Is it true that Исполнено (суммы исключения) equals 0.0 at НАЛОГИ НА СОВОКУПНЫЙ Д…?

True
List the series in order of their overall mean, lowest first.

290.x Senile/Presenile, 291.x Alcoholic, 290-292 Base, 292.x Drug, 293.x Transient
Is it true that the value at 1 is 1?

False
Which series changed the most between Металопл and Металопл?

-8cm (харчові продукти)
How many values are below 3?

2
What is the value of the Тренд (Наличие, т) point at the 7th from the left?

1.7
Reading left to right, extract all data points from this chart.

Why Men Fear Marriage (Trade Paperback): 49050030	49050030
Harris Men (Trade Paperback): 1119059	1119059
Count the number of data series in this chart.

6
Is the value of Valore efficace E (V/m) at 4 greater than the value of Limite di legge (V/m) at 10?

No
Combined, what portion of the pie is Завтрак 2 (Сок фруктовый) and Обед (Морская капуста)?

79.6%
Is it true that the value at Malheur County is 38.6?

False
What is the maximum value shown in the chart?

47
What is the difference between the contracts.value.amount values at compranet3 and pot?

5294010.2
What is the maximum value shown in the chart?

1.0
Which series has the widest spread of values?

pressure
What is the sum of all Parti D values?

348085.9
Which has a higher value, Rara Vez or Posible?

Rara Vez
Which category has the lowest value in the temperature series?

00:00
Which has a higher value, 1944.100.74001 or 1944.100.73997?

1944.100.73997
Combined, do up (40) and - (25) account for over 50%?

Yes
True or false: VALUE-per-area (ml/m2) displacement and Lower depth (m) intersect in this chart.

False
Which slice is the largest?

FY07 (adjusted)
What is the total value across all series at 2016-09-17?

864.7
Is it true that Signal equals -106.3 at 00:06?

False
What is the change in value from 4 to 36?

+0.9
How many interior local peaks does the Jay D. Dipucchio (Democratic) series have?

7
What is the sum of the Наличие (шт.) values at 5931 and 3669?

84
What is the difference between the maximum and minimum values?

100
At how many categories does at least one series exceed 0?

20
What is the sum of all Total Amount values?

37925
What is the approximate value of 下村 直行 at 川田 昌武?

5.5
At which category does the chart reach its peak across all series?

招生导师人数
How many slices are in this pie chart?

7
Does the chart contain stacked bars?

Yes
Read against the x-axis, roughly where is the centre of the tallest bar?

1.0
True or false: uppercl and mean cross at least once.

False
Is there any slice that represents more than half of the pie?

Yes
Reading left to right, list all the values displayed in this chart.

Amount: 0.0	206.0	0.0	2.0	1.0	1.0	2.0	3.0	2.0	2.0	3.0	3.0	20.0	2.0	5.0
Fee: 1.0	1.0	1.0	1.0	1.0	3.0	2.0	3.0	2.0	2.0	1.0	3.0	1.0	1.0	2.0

# ABOUT THIS EXERCISE
Repeat the part of the material that opens with the line containing "290.x Senile/Presenile, 291.x" and closes with the line containing "Which has a higher value, Rara". Switch "maximum" to "highest" and keep everything else unchanged.

# SOLVED PROBLEM
290.x Senile/Presenile, 291.x Alcoholic, 290-292 Base, 292.x Drug, 293.x Transient
Is it true that the value at 1 is 1?

False
Which series changed the most between Металопл and Металопл?

-8cm (харчові продукти)
How many values are below 3?

2
What is the value of the Тренд (Наличие, т) point at the 7th from the left?

1.7
Reading left to right, extract all data points from this chart.

Why Men Fear Marriage (Trade Paperback): 49050030	49050030
Harris Men (Trade Paperback): 1119059	1119059
Count the number of data series in this chart.

6
Is the value of Valore efficace E (V/m) at 4 greater than the value of Limite di legge (V/m) at 10?

No
Combined, what portion of the pie is Завтрак 2 (Сок фруктовый) and Обед (Морская капуста)?

79.6%
Is it true that the value at Malheur County is 38.6?

False
What is the highest value shown in the chart?

47
What is the difference between the contracts.value.amount values at compranet3 and pot?

5294010.2
What is the highest value shown in the chart?

1.0
Which series has the widest spread of values?

pressure
What is the sum of all Parti D values?

348085.9
Which has a higher value, Rara Vez or Posible?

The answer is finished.